● Work order: Reproduce the listing exactly, from the line with "the feel good weddings" to the line with "Honeymoon Directory", including both of those lines.

● Source data:
<<<<

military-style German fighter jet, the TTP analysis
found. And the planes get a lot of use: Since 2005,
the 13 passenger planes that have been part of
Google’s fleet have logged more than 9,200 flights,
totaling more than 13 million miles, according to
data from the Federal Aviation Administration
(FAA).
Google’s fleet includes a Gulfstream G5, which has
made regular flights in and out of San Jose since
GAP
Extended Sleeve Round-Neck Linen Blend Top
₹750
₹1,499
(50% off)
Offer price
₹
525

>>>>
<<<<

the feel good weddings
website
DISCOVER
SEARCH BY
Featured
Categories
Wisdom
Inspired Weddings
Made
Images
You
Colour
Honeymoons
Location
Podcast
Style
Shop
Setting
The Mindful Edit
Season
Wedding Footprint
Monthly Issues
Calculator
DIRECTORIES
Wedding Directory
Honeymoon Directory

>>>>

● Result of this task:
the feel good weddings
website
DISCOVER
SEARCH BY
Featured
Categories
Wisdom
Inspired Weddings
Made
Images
You
Colour
Honeymoons
Location
Podcast
Style
Shop
Setting
The Mindful Edit
Season
Wedding Footprint
Monthly Issues
Calculator
DIRECTORIES
Wedding Directory
Honeymoon Directory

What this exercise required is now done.